Problem requirements:
Please rewrite the records below with "Identify" replaced by "Detect" and everything else unchanged, leaving the pictures out of your answer.
## start Records shown
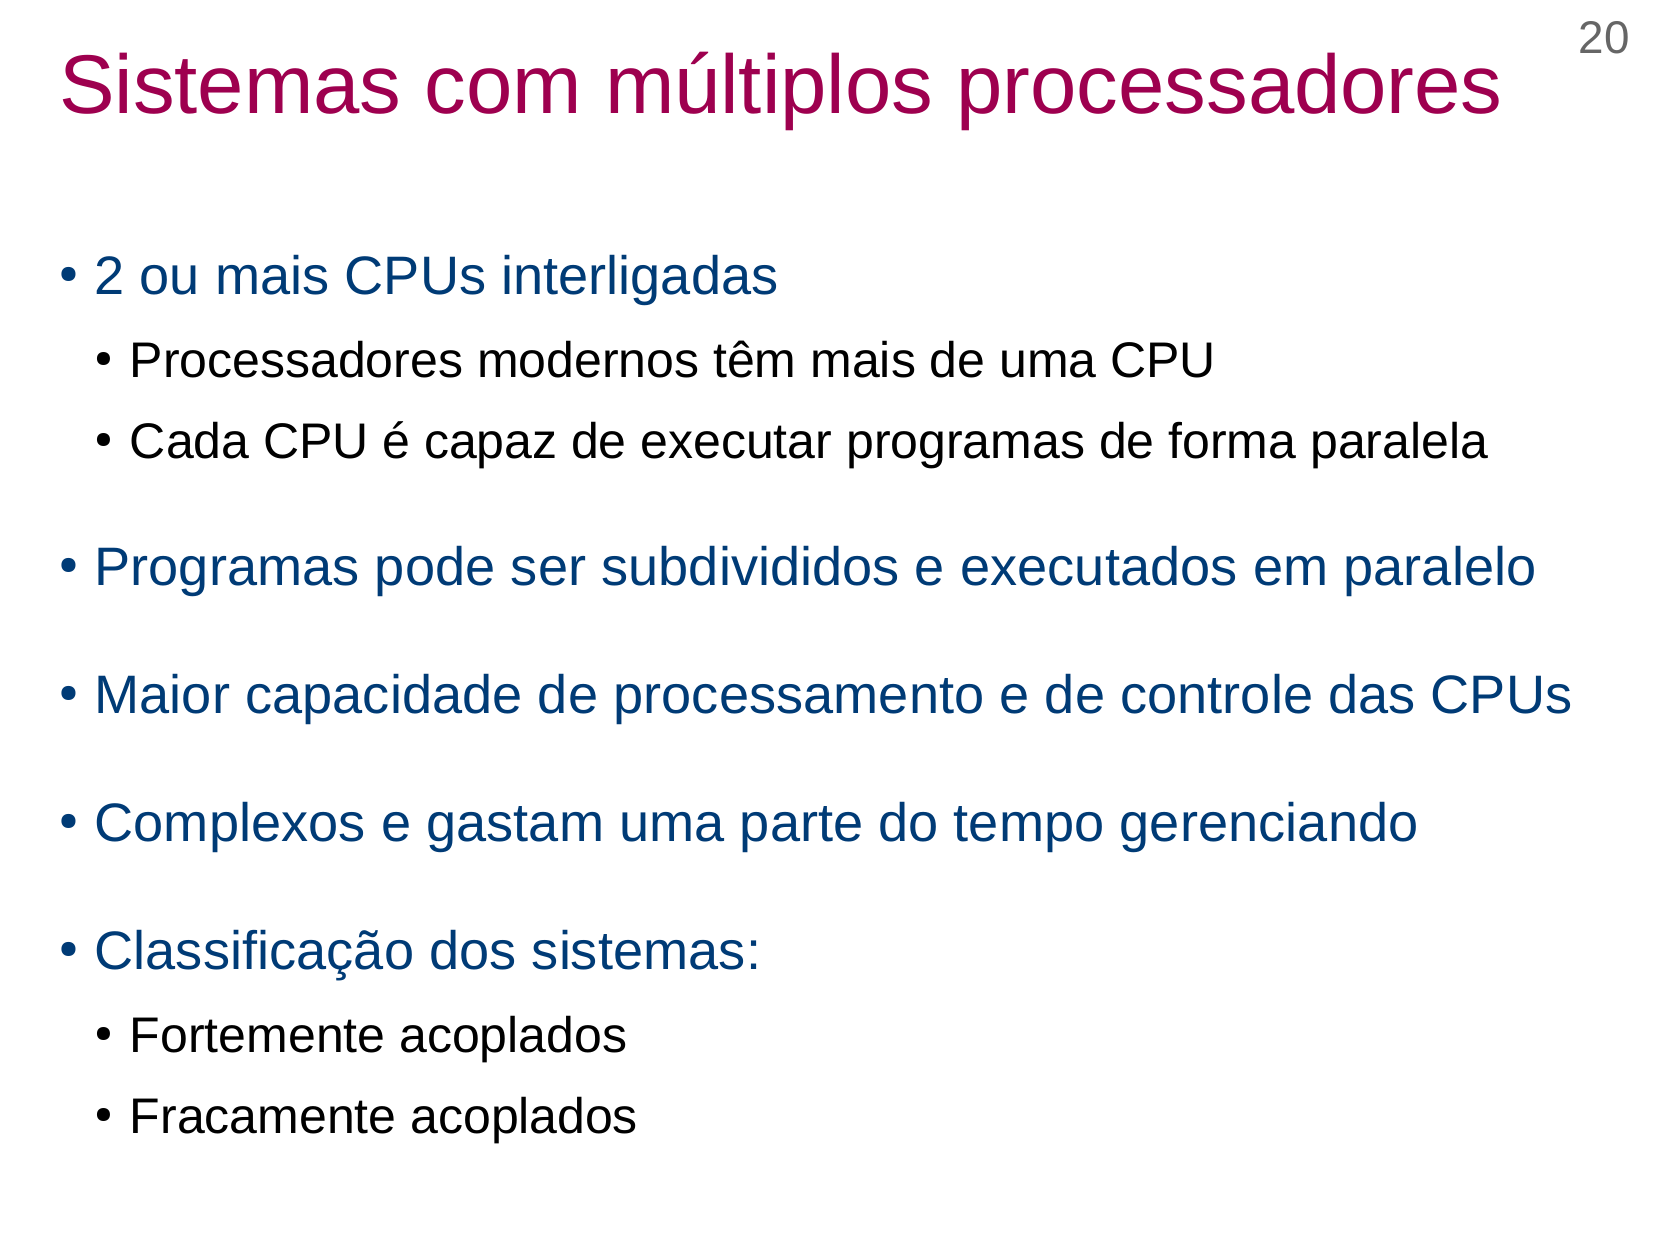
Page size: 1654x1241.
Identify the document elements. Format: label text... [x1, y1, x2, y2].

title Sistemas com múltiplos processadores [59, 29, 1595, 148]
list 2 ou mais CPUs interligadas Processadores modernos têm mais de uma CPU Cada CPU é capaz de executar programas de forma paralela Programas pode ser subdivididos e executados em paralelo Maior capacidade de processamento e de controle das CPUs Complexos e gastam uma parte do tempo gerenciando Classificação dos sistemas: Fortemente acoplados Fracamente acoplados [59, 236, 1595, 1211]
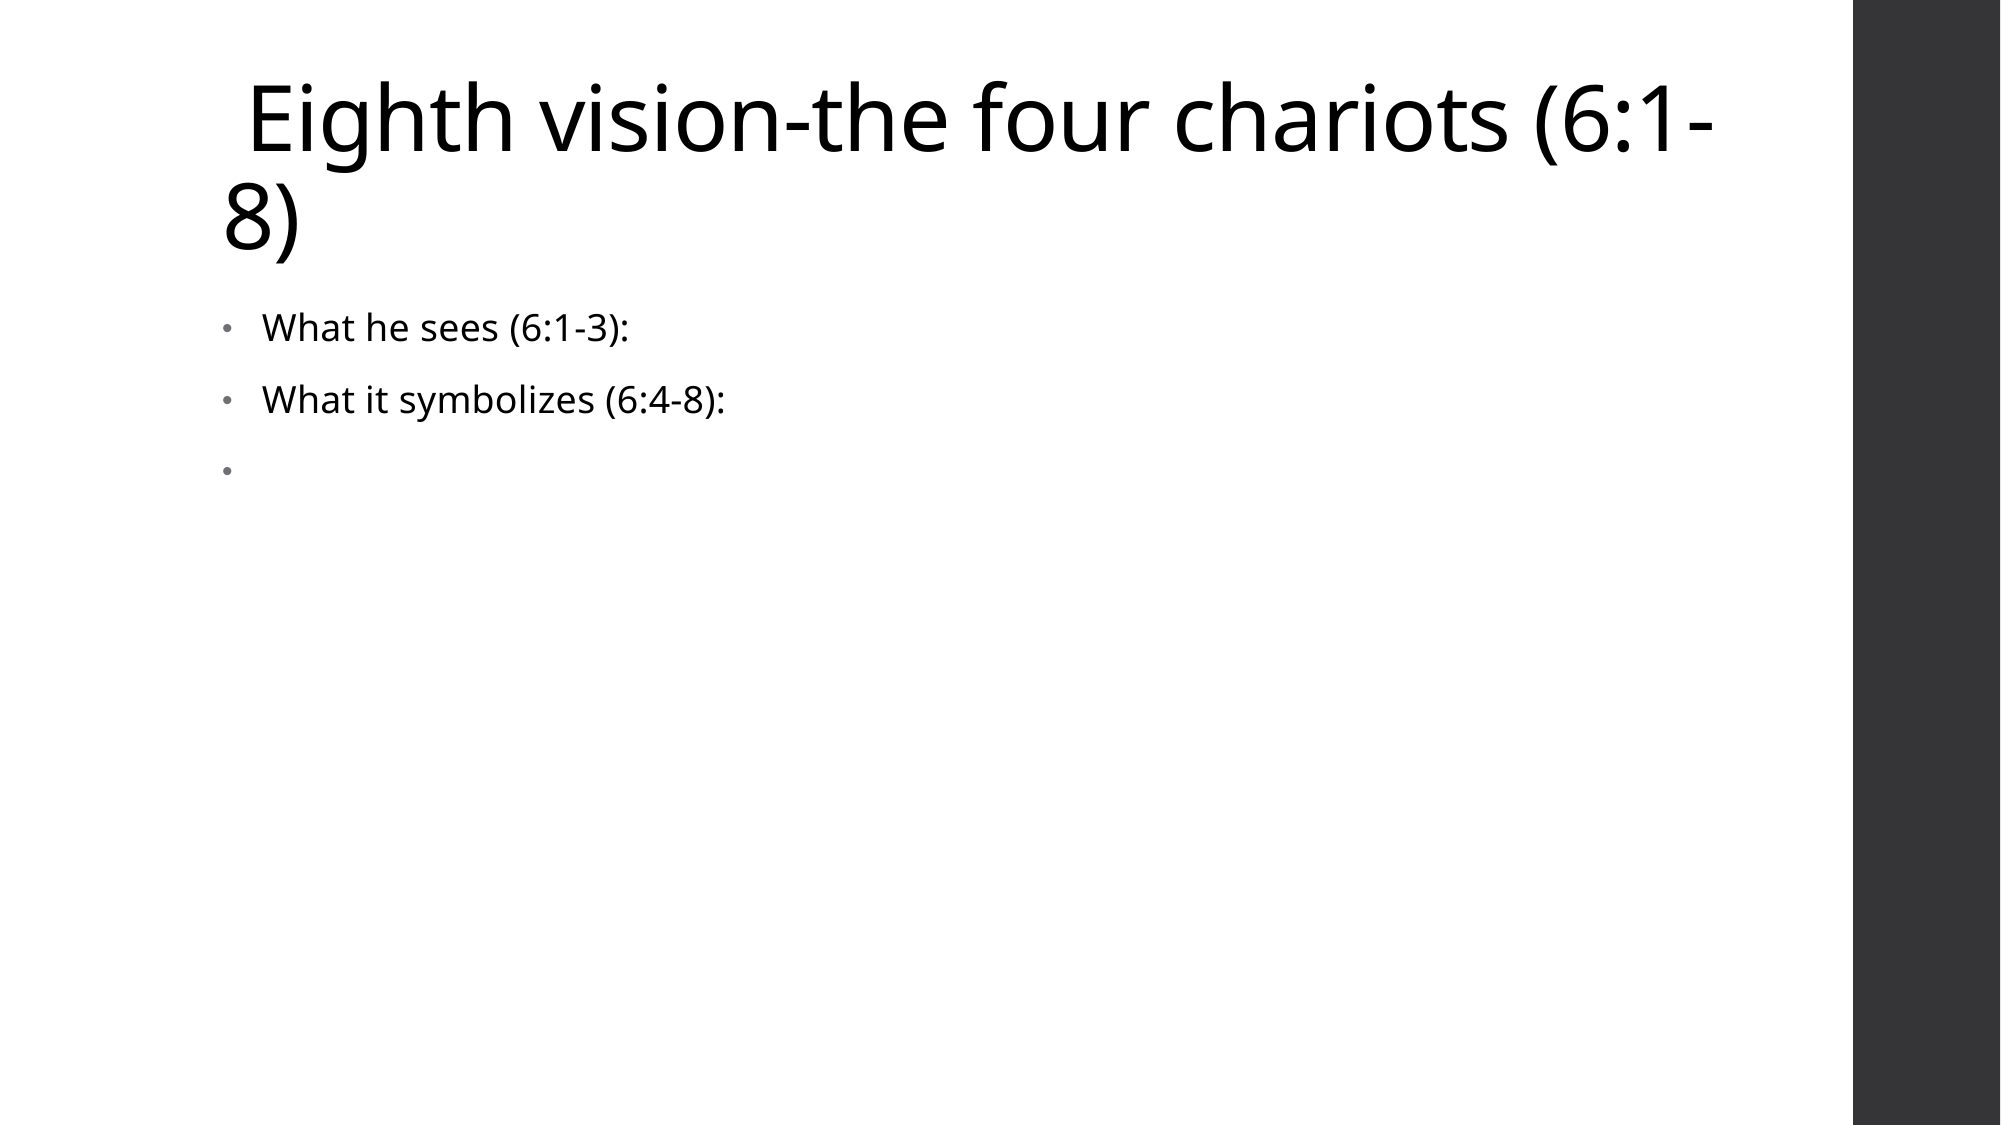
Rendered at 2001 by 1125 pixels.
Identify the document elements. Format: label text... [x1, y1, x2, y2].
## end Records shown
Result of the task:
Page size: 1654x1241.
Detect the document elements. Format: label text... [x1, y1, x2, y2].

title Sistemas com múltiplos processadores [59, 29, 1595, 148]
list 2 ou mais CPUs interligadas Processadores modernos têm mais de uma CPU Cada CPU é capaz de executar programas de forma paralela Programas pode ser subdivididos e executados em paralelo Maior capacidade de processamento e de controle das CPUs Complexos e gastam uma parte do tempo gerenciando Classificação dos sistemas: Fortemente acoplados Fracamente acoplados [59, 236, 1595, 1211]
Rendered at 2001 by 1125 pixels.
Detect the document elements. Format: label text... [x1, y1, x2, y2].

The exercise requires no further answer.